__Supplied passage__
■ ■ ■

Force Majeure
With "Force Majeure," Ruben Östlund writes and directs a piercing, blackly comic portrait of a family in the throes of dysfunction.
The family in question are Swedish, taking a ski holiday in the French Alps, but their situation is universally applicable. Outwardly, Tomas (Johannes Kuhnke) and Ebba (Lisa Loven Kongsli) are the epitome of the modern couple: Affluent, happy, with two cute kids in tow. But when a moment's panic grips the family one day, their reactions in the moment trigger lasting repercussions that bring buried tensions and dissatisfactions boiling to the surface.
On the level of metaphor, the film works as a serious, if artistic, inquiry into the expectations people have of one another, realistic and otherwise, and the illusions we maintain to secure our relationships and anchor our identities.
As social comment, the film is a piquant (and slightly piqued) comment on the way fear can infect not only families, but society at large; as Tomas and Ebba dissect and debate event and what it means, their friends Mats (Kristofer Hivju) and Fanny (Fanni Metelius) get dragged into the controversy, finding fault lines in their own relationship.
It's a timely cinematic remark, given the string of terrors we've inflicted on ourselves in recent decades thanks to our trashy, tabloid TV-infested world: Östlund's wry and unsparing story resonates with everything from the "Y2K bug" to terrorism scares to the current, and shamefully politicized, fretfulness over Ebola. "You're not the only victim here," Tomas sobs to Ebba at one juncture, but it's just after she's caught him only pretending to cry in order to gain her sympathy.
The suggestion is pointed and scathing: If we're victims of fear, it's because we've indulged those fears to begin with rather than engaging critical thought or, in the case of troubled marriages like the one Tomas and Ebba find themselves negotiating, because we haven't bothered to learn how to communicate effectively. Blame is so much easier, after all, than taking responsibility for one's own needs and deficiencies -- a thesis the film's closing scenes underscore with a sharp, and satisfying, sense of hard won triumph.

■ ■ ■

__Items listed in a dataset__
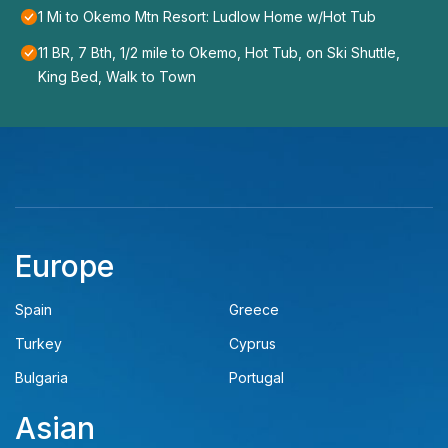
1 Mi to Okemo Mtn Resort: Ludlow Home w/Hot Tub
11 BR, 7 Bth, 1/2 mile to Okemo, Hot Tub, on Ski Shuttle,
King Bed, Walk to Town
Europe
Spain
Greece
Turkey
Cyprus
Bulgaria
Portugal
Asian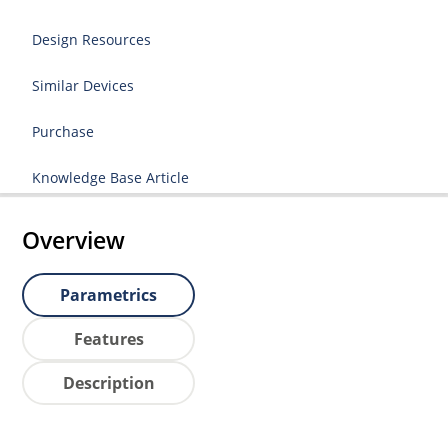
Design Resources
Similar Devices
Purchase
Knowledge Base Article
Overview
Parametrics
Features
Description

■ ■ ■

__Your goal__
Can you reproduce the Force Majeure review word for word, starting at "The family in" and ending at "to the surface."?

__Answer for this exercise__
The family in question are Swedish, taking a ski holiday in the French Alps, but their situation is universally applicable. Outwardly, Tomas (Johannes Kuhnke) and Ebba (Lisa Loven Kongsli) are the epitome of the modern couple: Affluent, happy, with two cute kids in tow. But when a moment's panic grips the family one day, their reactions in the moment trigger lasting repercussions that bring buried tensions and dissatisfactions boiling to the surface.